His primary intention is to assist churches and their leaders to minister to people with dementia, their families and carers. Part one introduces his guiding principles: that the Lord’s song can indeed be heard and sung in the ‘strange land’ of dementia; that, daunting as it rightly seems, ministry to those coping with the daily reality of dementia is within the reach of all congregations; and that the person-centred approach to dementia care intersects with the patterns and priorities of the church’s ministry as a whole.

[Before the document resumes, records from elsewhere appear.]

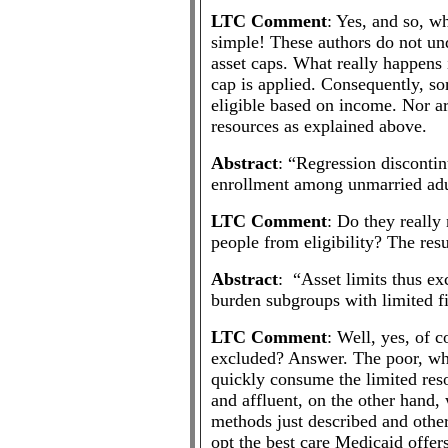
LTC Comment
: Yes, and so, w
simple! These authors do not un
asset caps. What really happens 
cap is applied. Consequently, s
eligible based on income. Nor ar
resources as explained above.
Abstract
: “Regression discontin
enrollment among unmarried adu
LTC Comment
: Do they really
people from eligibility? The res
Abstract
: “Asset limits thus ex
burden subgroups with limited fi
LTC Comment
: Well, yes, of 
excluded? Answer. The poor, wh
quickly consume the limited reso
and affluent, on the other hand,
methods just described and other
opt the best care Medicaid offer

Goldsmith follows this by laying some indispensable foundations for ministry in this context. Part two provides a highly accessible presentation of current research concerning the demographics of dementia, and what happens in the brain and to the whole person as the condition takes hold, giving accounts of the experience of dementia from the perspective of people with dementia and their families. Especially valuable is the highly sensitive way in which Goldsmith deals with the most disturbing features of dementia, from seeking to understand challenging behaviour to issues surrounding dementia and sexuality. Similarly, the care with which Goldsmith explores the demands placed upon families is essential reading for all who seek to support those closest to people with dementia.

This section also gives an abundance of tips to facilitate effective communication and to make the very most of visits, and includes suggestions to enable people with dementia to continue to do as much as possible for as long as possible. These range from bringing together the most widely-recognised ways to prompt and sustain memory to the challenging checklist of Kitwood’s ‘malignant social psychology’, as a reminder of the ways in which it is all too easy to disable and undermine people with dementia.

Part three is devoted to the nature of ministry in the context of dementia. Goldsmith looks first at the questions most likely to be asked. Particularly helpful are the sections which ask ‘What will happen to my faith?’ on the journey into forgetfulness, and which consider the challenges to faith faced by carers. There is also a useful discussion of ‘spirituality’, ‘religion’ and ‘faith’ to assist in discerning the differing needs and expectations of those to whom we minister.

Goldsmith then provides suggestions to facilitate church attendance for people with dementia, and detailed, sensitive guidance for visiting and conducting worship at home and in institutional settings, in addition to advice on how to develop a relationship with local nursing homes. Three appendices offer further resources. As well as helping to equip and encourage ‘occasional’ ministry, Goldsmith gives particular acknowledgement to and encouragement for carers who seek to bring their faith to their day-to-day ministry.

Finally – and all too briefly – Goldsmith gives further scriptural and theological pointers to help us to discern the gospel in the situation of dementia, referring particularly to the Passion narratives, and returning to the theme of God’s presence in exile with which he began. Here, perhaps, is a place where readers might ask for more. We would undoubtedly be the richer for a more fully developed account of Goldsmith’s theological reflections arising from his research and experience.

Throughout, Goldsmith provides a wide range of resources, from summaries of recent work on dementia and dementia care to personal anecdotes, from the prayers with which each chapter closes to poetry and biographies. Goldsmith brings together a wealth of information, encouragement and practical advice not simply for churches and their leaders, but for all who are engaged in the care of people with dementia. In a Strange Land also offers family, friends and those beginning to come to terms with the onset of dementia a clear, honest and sympathetic resource to help with the questions to which a diagnosis of dementia gives rise. The riches in this volume serve to give all of us courage – people with dementia, families, carers, congregations and church leaders – in the realisation that there is indeed much we can do to ‘engage the mind, touch the heart, feed the soul’.